(PASSAGE FOR REVIEW)

Courses currently taught

2010 - present Integrated Nuclear Engineering Project in the framework of the SNEAM International MS program at the Institut Mines-Télécom Atlantique (former Ecole des Mines de Nantes). The combined lecture/discussion/practicum course is focused on molecular-level understanding and modeling of the physical and chemical processes and phenomena related to the technologies of geological nuclear waste disposal and other radiochemical applications.
2016 - present Computational Molecular Modeling of Materials and Interfaces: 3MPL140 theoretical and 3MPL240 practical PhD level courses within the joint Doctoral School 3M - "Matter, Molecules, and Materials" of the ComUE Université Bretagne Loire.
2016 - present Computational Molecular Modeling of Nanostructured Materials and Interfaces: Lecture course within the International MS Program Nano-Science and Nano-Technology for Civil Engineering at the Polytech Lille (University of Lille 1).



New PhD and postdoctoral positions are available from time to time in our team in the area of atomistic computer simulations of materials and processes related to geological disposal of radioactive waste and other geochemical, environmental, and materials science applications. The new positions are usually announced on the Subatech web page. Informal inquiries can also be sent to the address above .

(End PASSAGE FOR REVIEW)

=== EXERCISE BRIEF ===
Please carry on the teaching and positions text from its final sentence. The records are separate material, unrelated to the teaching and positions text.

(DATA SECTION)

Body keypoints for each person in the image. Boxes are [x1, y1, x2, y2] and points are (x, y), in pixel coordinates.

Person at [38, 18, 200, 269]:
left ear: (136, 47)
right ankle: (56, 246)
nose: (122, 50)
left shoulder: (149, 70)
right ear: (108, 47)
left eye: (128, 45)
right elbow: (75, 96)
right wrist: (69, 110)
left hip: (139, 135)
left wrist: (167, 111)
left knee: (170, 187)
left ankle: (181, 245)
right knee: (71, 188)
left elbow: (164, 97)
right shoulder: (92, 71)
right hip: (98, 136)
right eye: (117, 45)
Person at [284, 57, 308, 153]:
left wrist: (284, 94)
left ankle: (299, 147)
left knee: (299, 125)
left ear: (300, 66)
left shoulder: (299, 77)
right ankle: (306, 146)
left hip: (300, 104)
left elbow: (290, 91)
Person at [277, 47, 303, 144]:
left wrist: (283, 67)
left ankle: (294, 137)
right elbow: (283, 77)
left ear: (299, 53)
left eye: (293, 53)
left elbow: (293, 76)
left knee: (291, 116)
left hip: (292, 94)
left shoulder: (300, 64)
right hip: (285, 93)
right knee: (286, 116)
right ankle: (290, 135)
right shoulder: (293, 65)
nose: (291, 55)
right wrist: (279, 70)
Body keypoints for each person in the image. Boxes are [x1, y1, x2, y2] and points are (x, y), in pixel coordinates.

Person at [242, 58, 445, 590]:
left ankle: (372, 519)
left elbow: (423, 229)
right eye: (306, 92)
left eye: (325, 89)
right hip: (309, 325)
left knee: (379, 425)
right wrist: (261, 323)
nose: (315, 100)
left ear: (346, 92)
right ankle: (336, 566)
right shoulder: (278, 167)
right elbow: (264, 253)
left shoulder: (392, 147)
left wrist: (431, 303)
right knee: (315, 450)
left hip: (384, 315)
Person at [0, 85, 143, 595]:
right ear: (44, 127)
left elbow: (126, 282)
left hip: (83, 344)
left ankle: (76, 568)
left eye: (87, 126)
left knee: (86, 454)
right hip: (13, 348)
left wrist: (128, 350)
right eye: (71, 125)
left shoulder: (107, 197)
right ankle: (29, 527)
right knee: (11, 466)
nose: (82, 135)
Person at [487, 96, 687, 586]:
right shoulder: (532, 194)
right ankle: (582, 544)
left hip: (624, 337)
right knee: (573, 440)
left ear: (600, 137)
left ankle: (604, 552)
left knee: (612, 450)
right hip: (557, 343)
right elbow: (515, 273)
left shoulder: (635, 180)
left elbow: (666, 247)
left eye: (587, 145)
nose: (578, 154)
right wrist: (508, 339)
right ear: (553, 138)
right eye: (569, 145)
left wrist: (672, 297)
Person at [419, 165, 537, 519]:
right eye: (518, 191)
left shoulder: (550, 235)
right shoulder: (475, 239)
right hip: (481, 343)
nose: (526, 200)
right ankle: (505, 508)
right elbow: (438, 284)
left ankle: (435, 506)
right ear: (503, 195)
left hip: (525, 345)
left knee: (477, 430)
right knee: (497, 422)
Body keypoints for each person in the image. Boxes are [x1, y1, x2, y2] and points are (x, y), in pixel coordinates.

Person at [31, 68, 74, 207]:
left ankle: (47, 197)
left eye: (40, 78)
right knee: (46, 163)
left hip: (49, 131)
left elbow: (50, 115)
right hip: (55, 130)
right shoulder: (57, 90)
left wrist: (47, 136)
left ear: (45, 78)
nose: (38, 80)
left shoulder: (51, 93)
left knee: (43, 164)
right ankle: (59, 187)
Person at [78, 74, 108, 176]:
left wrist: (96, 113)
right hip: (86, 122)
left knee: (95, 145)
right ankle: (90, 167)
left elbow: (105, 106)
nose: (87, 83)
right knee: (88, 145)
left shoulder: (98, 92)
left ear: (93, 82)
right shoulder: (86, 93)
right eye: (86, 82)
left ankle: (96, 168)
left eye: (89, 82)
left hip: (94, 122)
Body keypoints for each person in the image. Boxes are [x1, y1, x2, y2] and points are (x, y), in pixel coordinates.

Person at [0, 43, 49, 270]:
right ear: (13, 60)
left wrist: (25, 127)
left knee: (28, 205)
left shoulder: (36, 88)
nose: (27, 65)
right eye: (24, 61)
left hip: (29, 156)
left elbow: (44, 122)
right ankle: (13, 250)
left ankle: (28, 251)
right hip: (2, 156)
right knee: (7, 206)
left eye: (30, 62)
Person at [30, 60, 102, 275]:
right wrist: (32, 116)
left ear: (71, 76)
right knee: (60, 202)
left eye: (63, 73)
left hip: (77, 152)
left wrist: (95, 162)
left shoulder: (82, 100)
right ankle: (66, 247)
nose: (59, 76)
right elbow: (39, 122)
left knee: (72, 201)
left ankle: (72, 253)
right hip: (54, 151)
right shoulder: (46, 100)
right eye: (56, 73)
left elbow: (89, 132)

(End DATA SECTION)

=== RESULT BELOW ===
All applicants are expected to have a strong background in physics, chemistry, chemical engineering, materials science, or other related field, a good knowledge of computational chemistry, experience with ab initio and classical MD simulations, and a strong interest in the application of these atomistic modeling techniques to study fundamental properties of technologically, environmentally and geochemically important materials.

PhD students are usually supported for 3 years to work towards their Ph.D. degree in Physics or Chemistry within the joint Doctoral School 3M - "Matter, Molecules, and Materials" of the ComUE Université Bretagne Loire .